Chloe began stealing, in the tiniest bits and pieces, fabric from her shop. She sewed them together at night to get the hang of certain stitches, because hand stitching is no easy matter. Finally, “working late” again one evening, she put in an order for a mid-range silk, hoping that the store’s bank would not suspect almost a million missing dollars. Her employer almost never used that type of silk, designing as ze did for Arany movie stars and Hou families. But Chloe thought she could get away with it, because no one else in her office checked her work.

She was almost right, too. The bank, naturally run by meticulous Gadhavi and overenthusiastic Senfte, did not notice what they termed a “clerical error” for more than a year. By then, Chloe had finished the dress – almost bleeding out a few times from sticking sewing needles deep into her fingers – and walked down the aisle.
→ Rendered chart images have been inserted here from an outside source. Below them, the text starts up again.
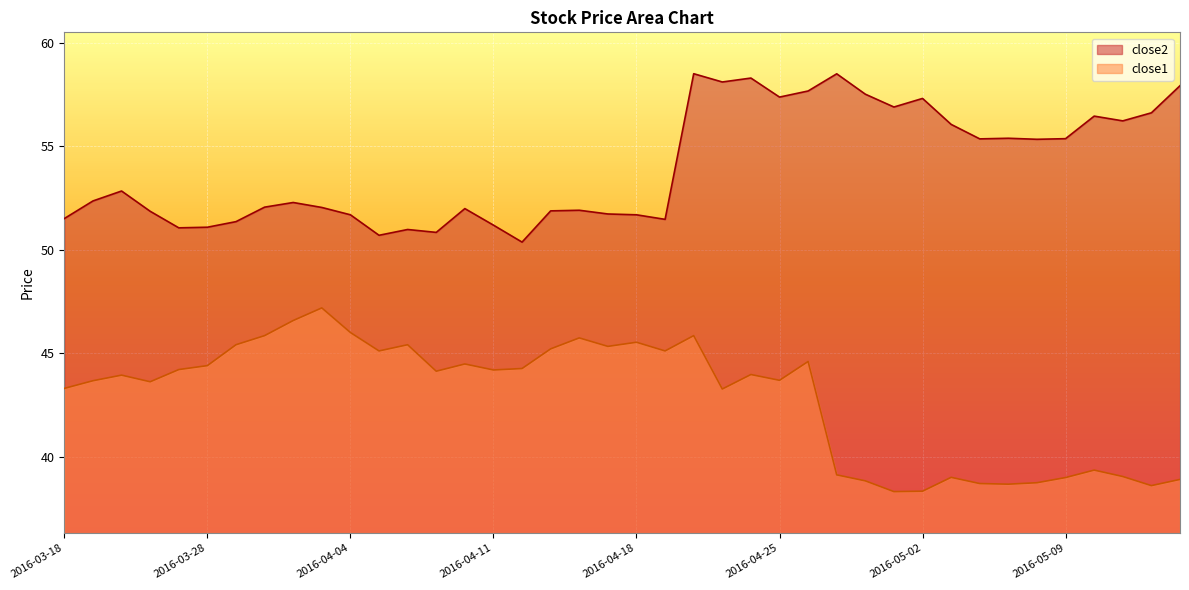

What is the label of the 3rd point from the left?

2016-03-22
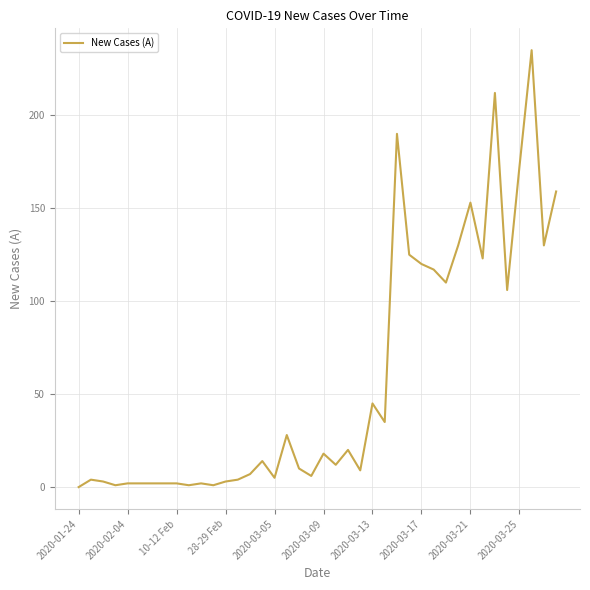

What is the sum of all values?

2320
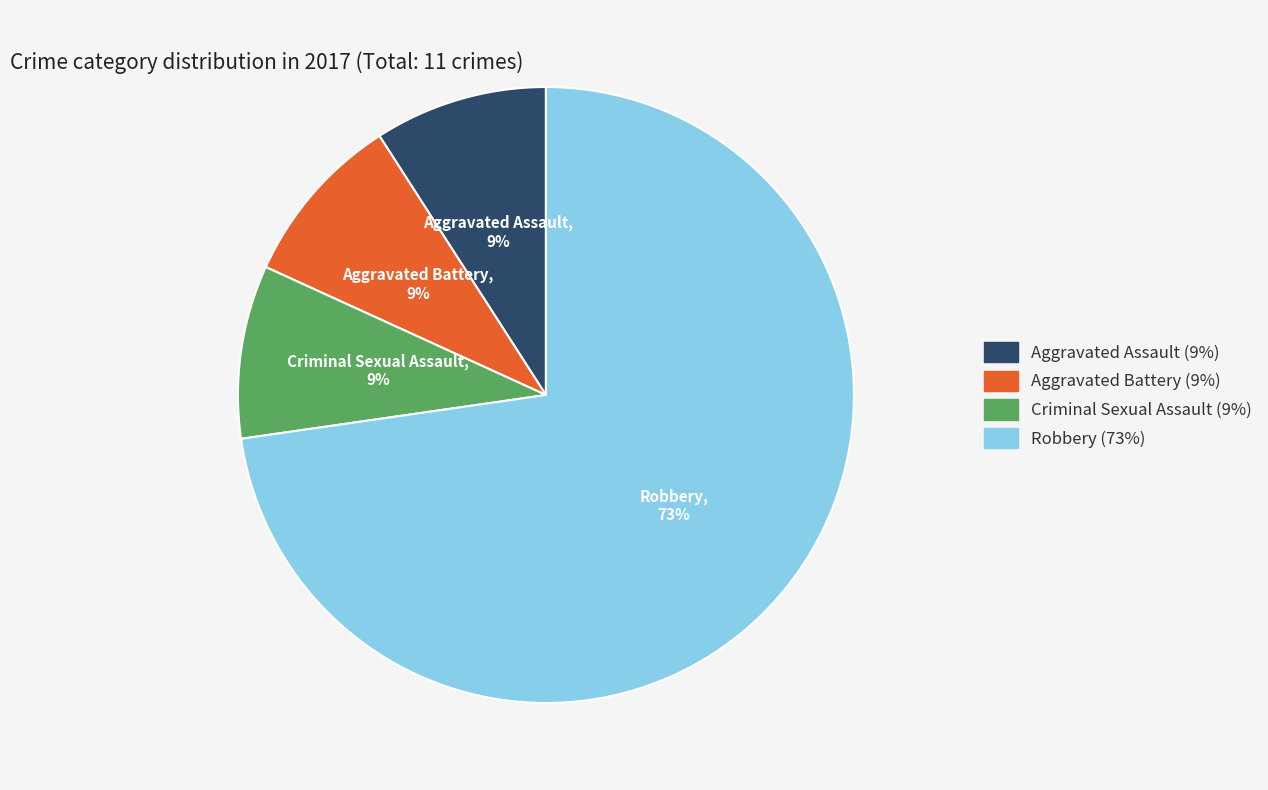

Which category has the biggest portion of the pie?

Robbery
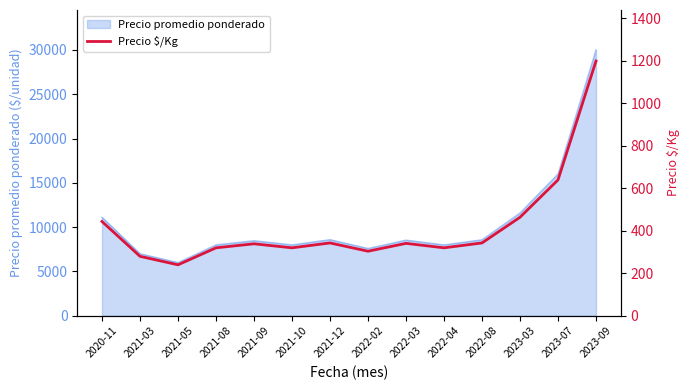

What is the greatest value displayed?

1200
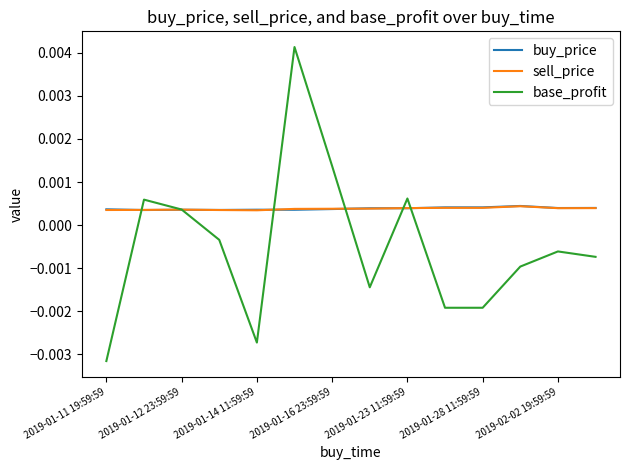

Which series has the widest spread of values?

base_profit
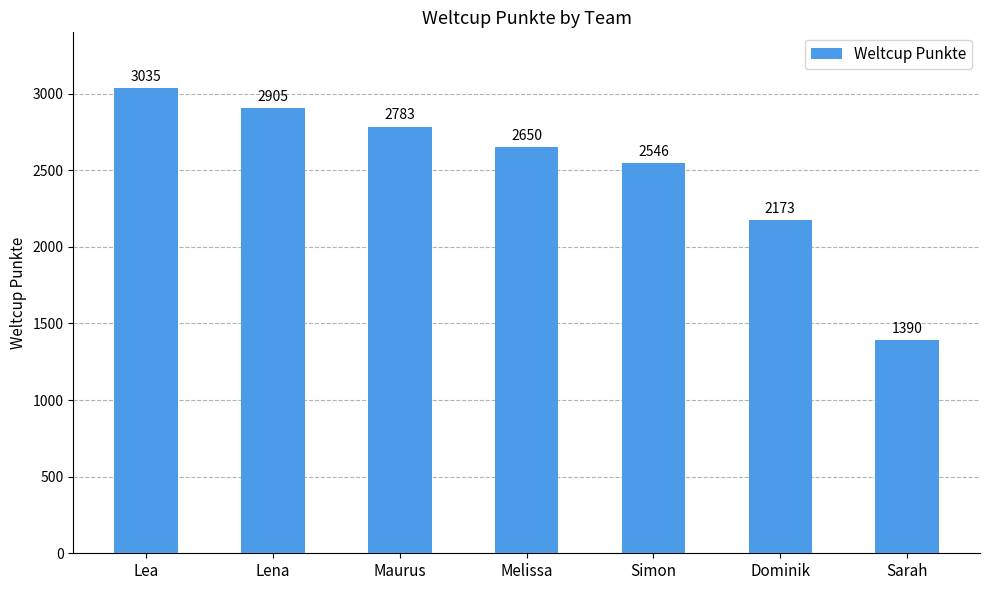

What is the label of the 7th bar from the right?

Lea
She had been married for two months when a letter came to her office. “Urgent!” it said. “For the head of the finance department.”

Since that was Chloe, she opened it to discover that the bank had found the uncharacteristic spending pattern in the shop’s tax reporting. The bank wondered if the problem was known. They also offered a discount on fraud protection services.
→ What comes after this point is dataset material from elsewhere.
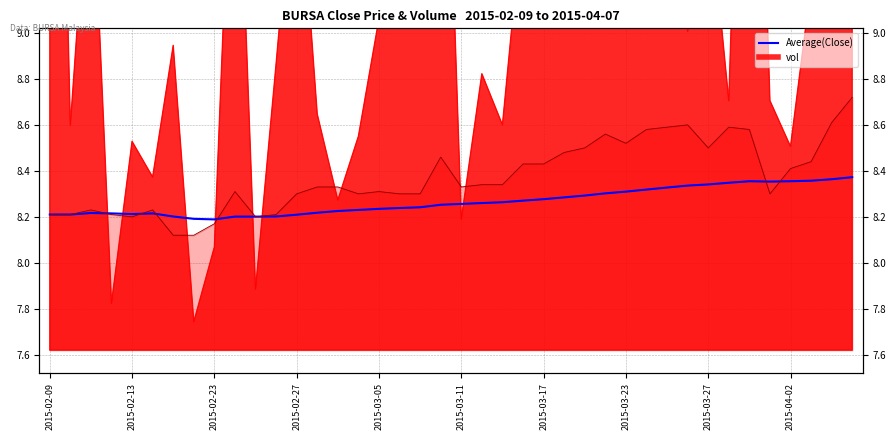

How many categories are shown in the chart?

40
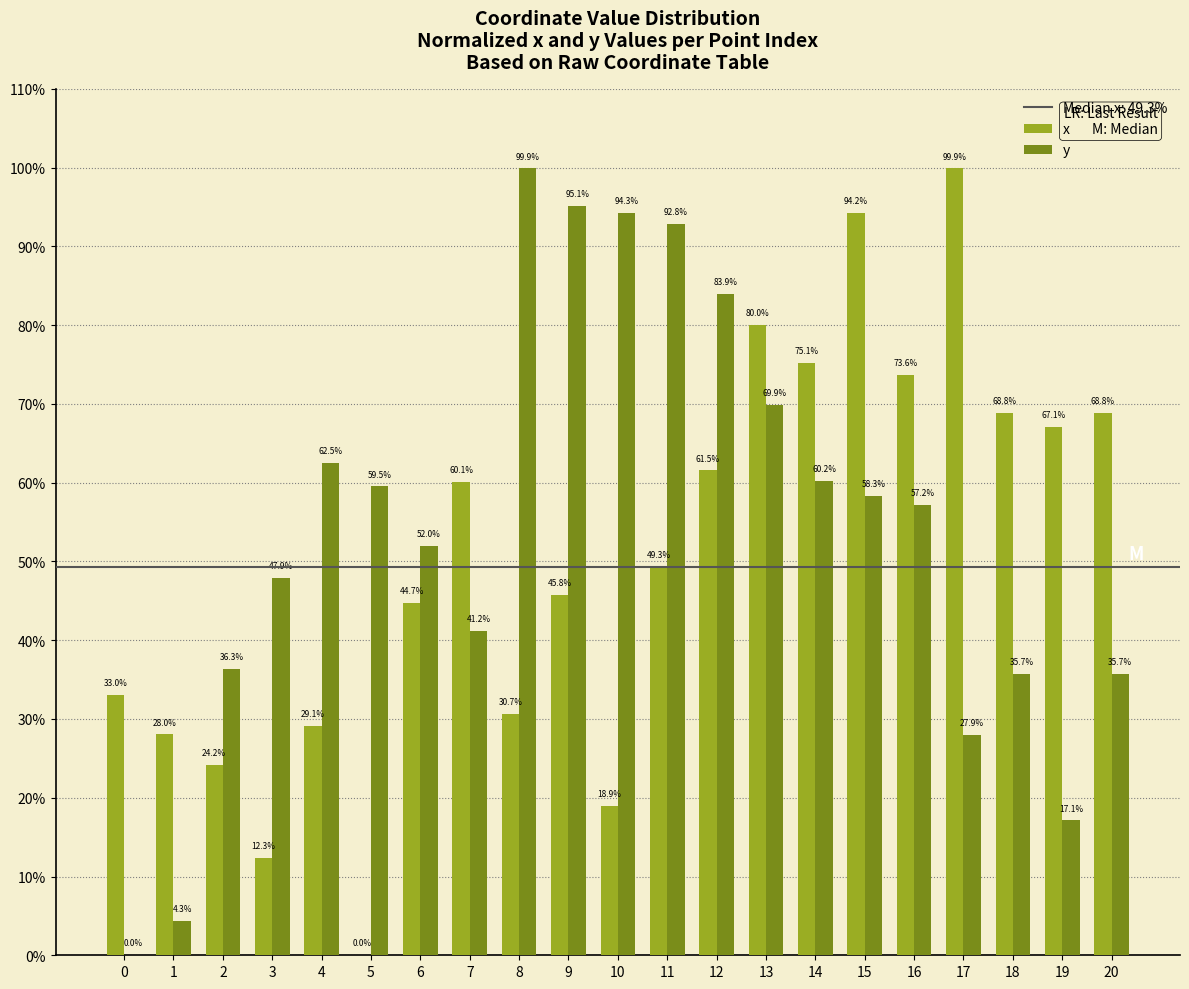

How many groups of bars are there?

21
Chloe ignored the letter for weeks, but eventually another one came, followed by another a mere week later. The bank was very concerned about the problem and wanted to ensure that their long-time, valued Arany customer knew about the issue. Chloe hid the letters and pretended like nothing had happened, but finally, a bank manager showed up and talked to her employer alone.
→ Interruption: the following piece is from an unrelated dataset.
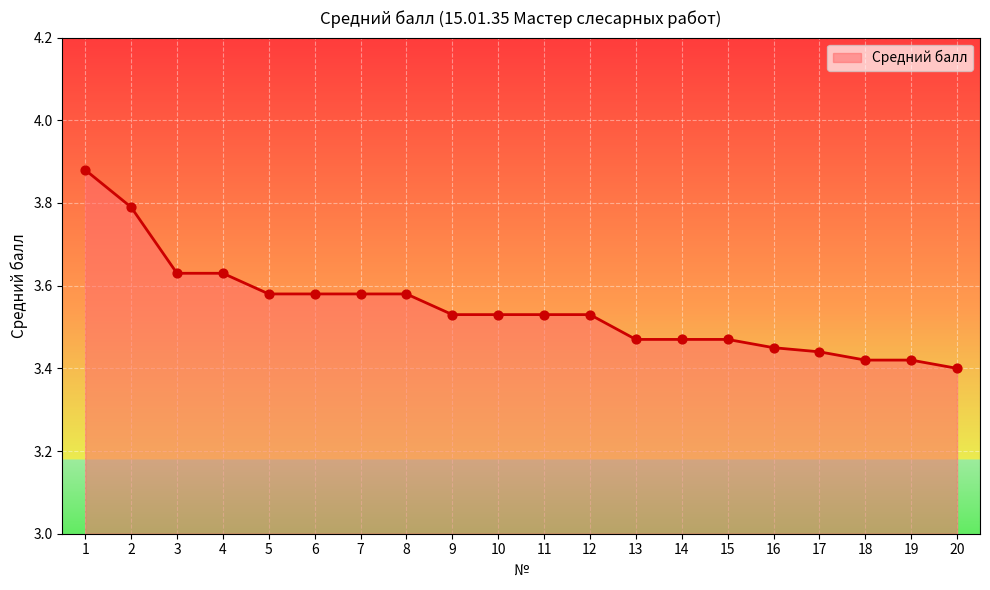

Which has a higher value, 17 or 12?

12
Chloe was fired, her husband sued for divorce, and her parents disowned her.

She said she was leaving the courthouse, after signing official de-casting papers, when she saw the advertisement from Breathe Easy slice across her vision. It said the company needed skilled people, regardless of caste. She began to obsess over her hand-sewing skills, and how that might translate into survival. Just two days before she was shipped off to the Bainbridge Araboa colony, her lawyer finalized a deal with Breathe Easy so that she would pay off her Debt to Society in a year.

She’s not looking forward to learning too many more skills, she says, and doesn’t like the idea of sweaty labor or getting dirt under her fingernails. But she sees potential in how our survival suits are designed, and thinks she could learn more useful information about the materials, how they work together, and how our suits could be improved. I hadn’t thought about it before, but we will probably need to repair tears and worn holes in our clothes. I’ve dealt with such things before, on my gardening clothes. Patches work fine for well-used, Earth-based clothing, but what about patching something on Rabbah? Or in space, for that matter?

She also has more direct experience with keeping books than I do, so that could be useful with shipping items to and from Earth. Someone will need to keep careful track of what we receive and how much raw water we send.

I think she will be a very interesting friend.

We depart for Moon Base tomorrow. I try to write something in the evening when we land.